The timing now may be awkward. Mrs. Gillibrand could win the support of both farmers and urban immigrant communities by softening her stand, but supporting a bill to expand employment for non-citizens is riskier when upstate employers are laying off U.S. citizens by the thousands.
Even the American Farm Bureau Federation, which supports AgJobs, finds the timing uncomfortable. President Obama endorsed it as a candidate last summer, but "that was a significantly different economy then," said Paul Schlegel, director of public policy for the AFBF.
Immigration dogged Mrs. Gillibrand long before she became Gov. David A. Paterson's choice to fill the state's vacant U.S. Senate seat. During a 2007 debate on immigration policy, the New York Farm Bureau and others in favor of giving undocumented workers a chance to stay on farms tried in vain to convince Mrs. Gillibrand to join their cause — even though it was the Farm Bureau's top legislative priority in 2007, and she had been popular with farm groups.
Mrs. Gillibrand, in fact, was more strident on the issue than most of the Republicans in the state's House delegation, who generally lined up to cosponsor the AgJobs bill. Mrs. Gillibrand declined to join them, taking the view the 12 million or so undocumented immigrants in the United States — many of them working on farms — should not be in the country at all.
Anything short of deportation, she said at the time, would amount to "amnesty, " which she told reporters again last week she opposes.
By Monday, however, the headlines suggested otherwise.
Mrs. Gillibrand emerged from weekend meetings with Hispanic leaders to tell a New York City television news station for Spanish speakers she will ask President Obama to immediately halt deportations, and she now supports a path to citizenship for undocumented immigrants.

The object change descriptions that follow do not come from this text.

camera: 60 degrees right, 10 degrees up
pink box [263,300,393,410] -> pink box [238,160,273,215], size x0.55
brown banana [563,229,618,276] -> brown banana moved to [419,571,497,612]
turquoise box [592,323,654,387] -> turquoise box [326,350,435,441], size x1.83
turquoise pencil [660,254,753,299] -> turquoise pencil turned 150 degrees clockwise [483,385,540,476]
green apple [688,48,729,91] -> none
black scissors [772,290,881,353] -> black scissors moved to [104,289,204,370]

A spokeswoman for Mrs. Gillibrand did not immediately return a message Monday seeking comment on the immigration issue and whether she would now support AgJobs legislation.

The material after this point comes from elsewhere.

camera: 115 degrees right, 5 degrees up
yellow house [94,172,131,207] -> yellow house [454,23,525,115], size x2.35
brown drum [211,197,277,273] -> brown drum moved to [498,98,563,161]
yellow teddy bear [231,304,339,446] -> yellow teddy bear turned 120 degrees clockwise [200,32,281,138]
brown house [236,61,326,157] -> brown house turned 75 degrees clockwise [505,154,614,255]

AgJobs would affect the dairy industry, particularly, by opening the H2A seasonal visa program to year-round dairy farm workers for the first time.
Immigrant labor is now an important part of the dairy industry upstate, employing thousands of workers, farm experts say. Farms in Jefferson County alone employ as many as 500, the Jefferson County Agricultural Development Corp. estimates, while some 25,000 immigrants work on farms of all types across the state.
The apple industry especially relies on immigrant labor, without which New York's apple crop could not be picked, the New York Farm Bureau has said. New York ranks second in apple production nationally, behind Washington state. Farm experts say many of those workers are probably undocumented, and the threat of raids and tough enforcement scares away legitimate immigrant labor, as well.
Indeed, Mrs. Gillibrand's stance against undocumented workers was all the more striking because her congressional district included one of the leading apple-producing parts of the state. But the district is also overwhelmingly Republican in voter registration, and she said constituents were clearly against giving those workers a chance to stay here.
The senator has said she supports a guest worker program for newly arrived workers, which would involve a period of time in the United States, then a period of time in their home country before returning to this country temporarily. She has said the period of time here would have to be long enough to be useful to farmers.
Proponents have proposed varying versions of the timeline. Rep. John M. McHugh, R-Pierrepont Manor, last year proposed legislation to allow for a three-year period of admission, to be followed by a possible three-year extension, with no requirement to leave the United States before an extension.
Five upstate lawmakers, both Democrats and Republicans, signed on, but not Mrs. Gillibrand.